Today in Messianic congregations it is a great time of celebrating what Yeshua has done for us - taking our sins upon Himself (at Passover) when He shed His blood for us - 'and without shedding of blood there is no remisson' (Hebrews 9:22) of sin.  It also speaks to us of Holy Spirit, Whom Jesus was referring to earlier when He said, "Come to Me and drink", for after Jesus was resurrected and ascended to heaven, He sent Holy Spirit to earth on Pentecost.

If you have an opportunity to join in with a Messianic congregation, which consist of  Jews who believe that Jesus is their Messiah, as well as Christians who want to connect to the Jewish roots of the bible, in the celebration of their feasts, I encourage you to do so!

Thursday, October 13, 2011

Busyness

I can get so caught up in the 'busyness' of life that sometimes I overlook the important things, or grant them, as it has been said, "a lick and a promise."  I really dislike being 'on the run', but sometimes life happens!
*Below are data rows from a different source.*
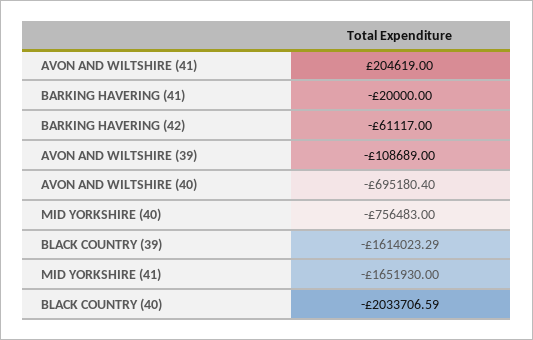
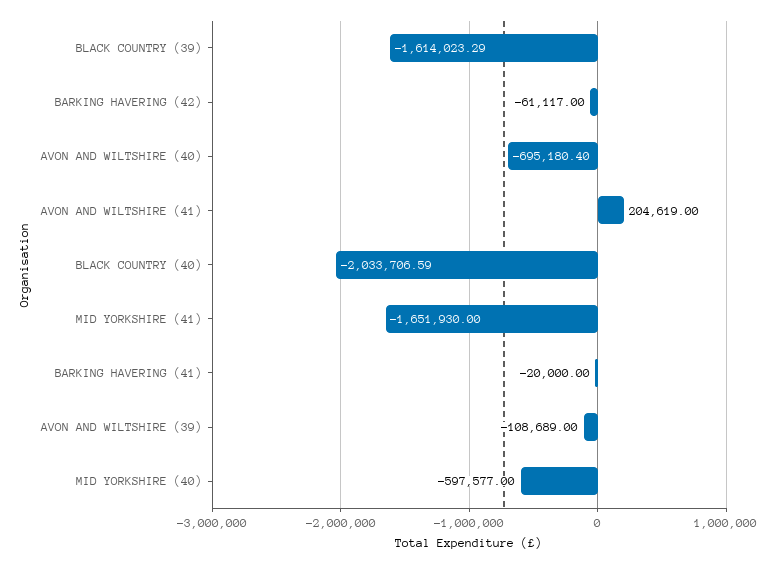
  {
    "AVON AND WILTSHIRE (41)": 204619,
    "BARKING HAVERING (41)": -20000,
    "BARKING HAVERING (42)": -61117,
    "AVON AND WILTSHIRE (39)": -108689,
    "AVON AND WILTSHIRE (40)": -695180.4,
-   "MID YORKSHIRE (40)": -756483,
+   "MID YORKSHIRE (40)": -597577,
    "BLACK COUNTRY (39)": -1614023.29,
    "MID YORKSHIRE (41)": -1651930,
    "BLACK COUNTRY (40)": -2033706.59
  }

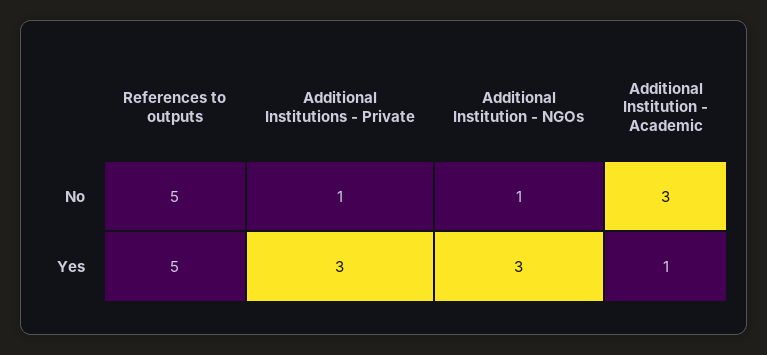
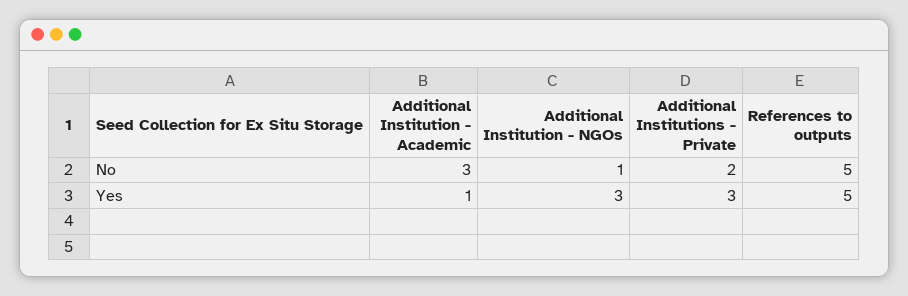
  {
    "References to outputs": {
      "No": 5,
      "Yes": 5
    },
    "Additional Institutions - Private": {
-     "No": 1,
+     "No": 2,
      "Yes": 3
    },
    "Additional Institution - NGOs": {
      "No": 1,
      "Yes": 3
    },
    "Additional Institution - Academic": {
      "No": 3,
      "Yes": 1
    }
  }

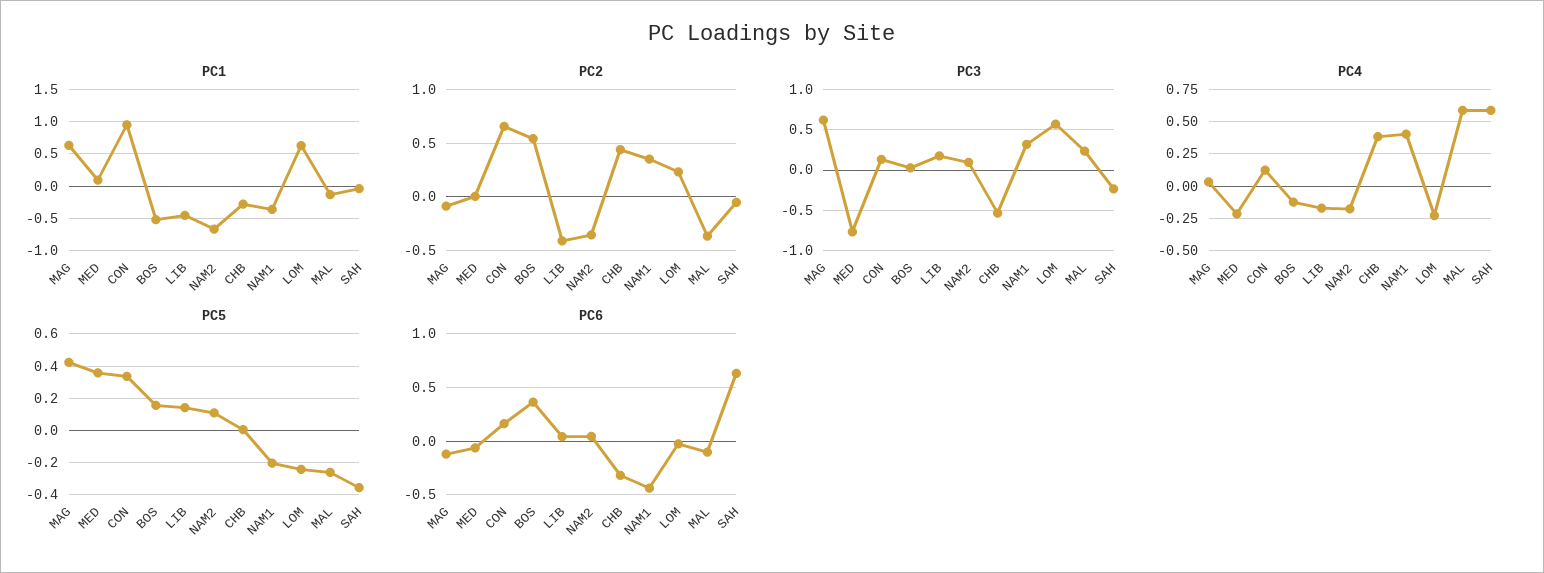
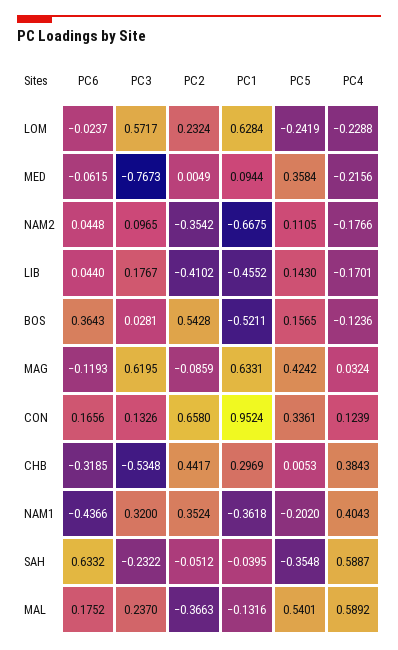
  {
    "PC1": {
      "MAG": 0.6331,
      "MED": 0.0944,
      "CON": 0.9524,
      "BOS": -0.5211,
      "LIB": -0.4552,
      "NAM2": -0.6675,
-     "CHB": -0.3,
+     "CHB": 0.2969,
      "NAM1": -0.3618,
      "LOM": 0.6284,
      "MAL": -0.1316,
      "SAH": -0.0395
    },
    "PC2": {
      "MAG": -0.0859,
      "MED": 0.0049,
      "CON": 0.658,
      "BOS": 0.5428,
      "LIB": -0.4102,
      "NAM2": -0.3542,
      "CHB": 0.4417,
      "NAM1": 0.3524,
      "LOM": 0.2324,
      "MAL": -0.3663,
      "SAH": -0.0512
    },
    "PC3": {
      "MAG": 0.6195,
      "MED": -0.7673,
      "CON": 0.1326,
      "BOS": 0.0281,
      "LIB": 0.1767,
      "NAM2": 0.0965,
      "CHB": -0.5348,
      "NAM1": 0.32,
      "LOM": 0.5717,
      "MAL": 0.237,
      "SAH": -0.2322
    },
    "PC4": {
      "MAG": 0.0324,
      "MED": -0.2156,
      "CON": 0.1239,
      "BOS": -0.1236,
      "LIB": -0.1701,
      "NAM2": -0.1766,
      "CHB": 0.3843,
      "NAM1": 0.4043,
      "LOM": -0.2288,
      "MAL": 0.5892,
      "SAH": 0.5887
    },
    "PC5": {
      "MAG": 0.4242,
      "MED": 0.3584,
      "CON": 0.3361,
      "BOS": 0.1565,
      "LIB": 0.143,
      "NAM2": 0.1105,
      "CHB": 0.0053,
      "NAM1": -0.202,
      "LOM": -0.2419,
-     "MAL": -0.25,
+     "MAL": 0.5401,
      "SAH": -0.3548
    },
    "PC6": {
      "MAG": -0.1193,
      "MED": -0.0615,
      "CON": 0.1656,
      "BOS": 0.3643,
      "LIB": 0.044,
      "NAM2": 0.0448,
      "CHB": -0.3185,
      "NAM1": -0.4366,
      "LOM": -0.0237,
-     "MAL": -0.1,
+     "MAL": 0.1752,
      "SAH": 0.6332
    }
  }

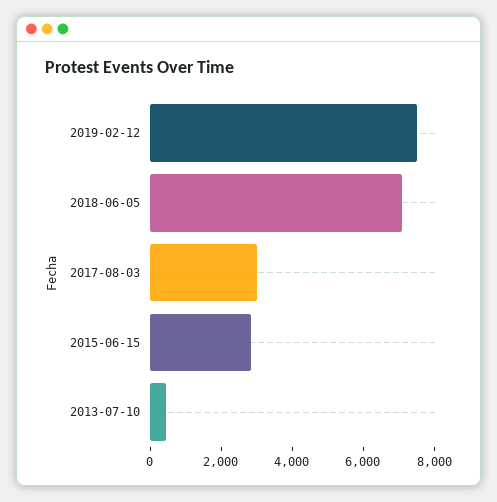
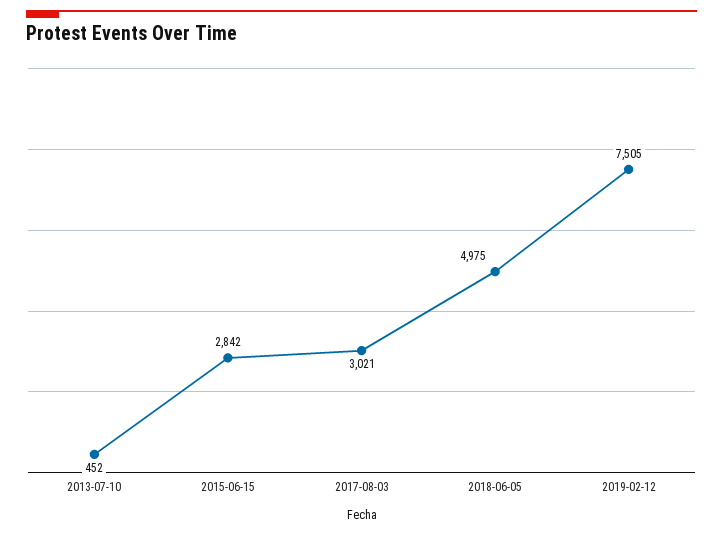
  {
    "2019-02-12": 7505,
-   "2018-06-05": 7000,
+   "2018-06-05": 4975,
    "2017-08-03": 3021,
    "2015-06-15": 2842,
    "2013-07-10": 452
  }

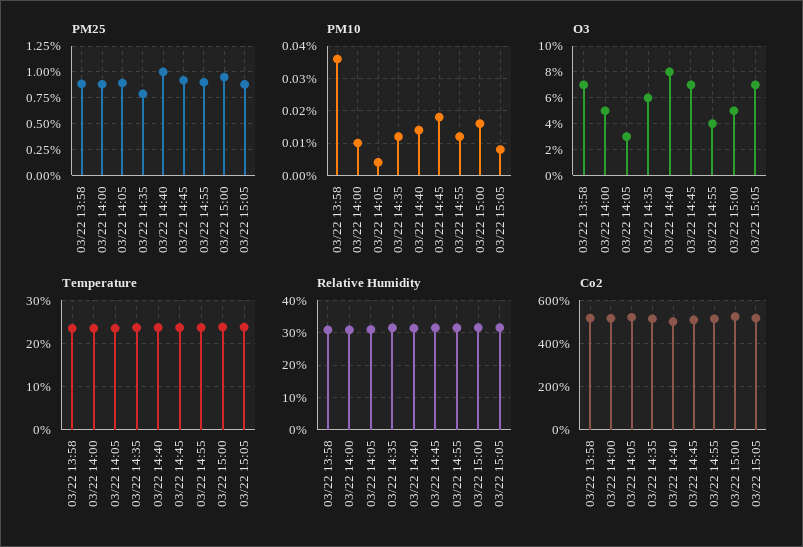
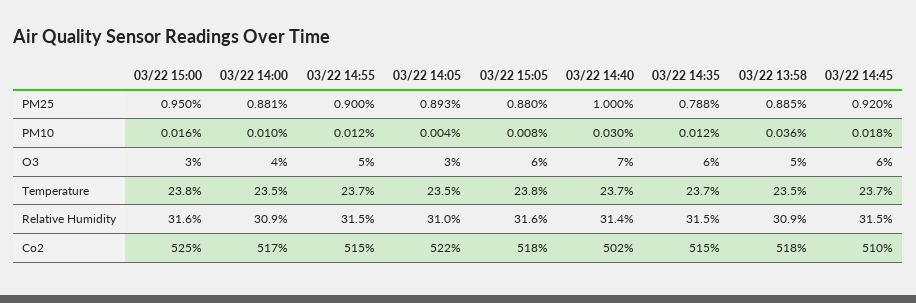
  {
    "PM25": {
      "03/22 13:58": 0.885,
      "03/22 14:00": 0.881,
      "03/22 14:05": 0.893,
      "03/22 14:35": 0.788,
      "03/22 14:40": 1,
      "03/22 14:45": 0.92,
      "03/22 14:55": 0.9,
      "03/22 15:00": 0.95,
      "03/22 15:05": 0.88
    },
    "PM10": {
      "03/22 13:58": 0.036,
      "03/22 14:00": 0.01,
      "03/22 14:05": 0.004,
      "03/22 14:35": 0.012,
-     "03/22 14:40": 0.015,
+     "03/22 14:40": 0.03,
      "03/22 14:45": 0.018,
      "03/22 14:55": 0.012,
      "03/22 15:00": 0.016,
      "03/22 15:05": 0.008
    },
    "O3": {
-     "03/22 13:58": 7,
+     "03/22 13:58": 5,
-     "03/22 14:00": 5,
+     "03/22 14:00": 4,
      "03/22 14:05": 3,
      "03/22 14:35": 6,
-     "03/22 14:40": 8,
+     "03/22 14:40": 7,
-     "03/22 14:45": 7,
+     "03/22 14:45": 6,
-     "03/22 14:55": 4,
+     "03/22 14:55": 5,
-     "03/22 15:00": 5,
+     "03/22 15:00": 3,
-     "03/22 15:05": 7
+     "03/22 15:05": 6
    },
    "Temperature": {
      "03/22 13:58": 23.5,
      "03/22 14:00": 23.5,
      "03/22 14:05": 23.5,
      "03/22 14:35": 23.7,
      "03/22 14:40": 23.7,
      "03/22 14:45": 23.7,
      "03/22 14:55": 23.7,
      "03/22 15:00": 23.8,
      "03/22 15:05": 23.8
    },
    "Relative Humidity": {
      "03/22 13:58": 30.9,
      "03/22 14:00": 30.9,
      "03/22 14:05": 31,
      "03/22 14:35": 31.5,
      "03/22 14:40": 31.4,
      "03/22 14:45": 31.5,
      "03/22 14:55": 31.5,
      "03/22 15:00": 31.6,
      "03/22 15:05": 31.6
    },
    "Co2": {
      "03/22 13:58": 518,
      "03/22 14:00": 517,
      "03/22 14:05": 522,
      "03/22 14:35": 515,
      "03/22 14:40": 502,
      "03/22 14:45": 510,
      "03/22 14:55": 515,
      "03/22 15:00": 525,
      "03/22 15:05": 518
    }
  }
Most of the time, when I'm home with nothing overwhelming happening, and not having to rush to anything, I love to begin my day with my journal, a devotion, and my Bible.  That is my time alone with my Lord, where I praise Him and thank Him for all He has done in my life, and tell Him what is currently going on, seeking His guidance and direction.  I love these times together with Him.  I share my concerns, what is happening in my own life, as well as in the lives of family members or friends. I pray for them, asking my heavenly Father what I, perhaps, can do in a given situation.  Sometimes I receive clear guidance in the form of a thought; other times I don't.

Life, however, at times can get extremely busy, or I'm away from home and don't have the privacy I need to pour out my heart to God in my journal, or spend the time I would like to in the Bible.  At such times I become depleted of God's input into my life, and I run on my own steam, tiring quickly.  These are the times I am not depending on Holy Spirit's wisdom or power, but my own, and I sometimes say things I shouldn't say.

How I need to depend on that wonderful boost from the Holy Spirit!  How I need that awesome communion with God at the beginning of my day!

It wasn't always that way.  In the years before I knew my loving Savior, I just 'did my own thing', not giving a thought to others.  I was terribly selfish, and also terribly lost.  But that was another story!

Having just spent about three weeks of the last month away from home, attending seminars and conferences which were excellent, I might add, and extremely helpful both personally and spiritually, it was so wonderful to get back home, into my regular routine, and having the privacy to spend my 'alone' time with my heavenly Father in the morning.  Aaahh!  Rejuvenation!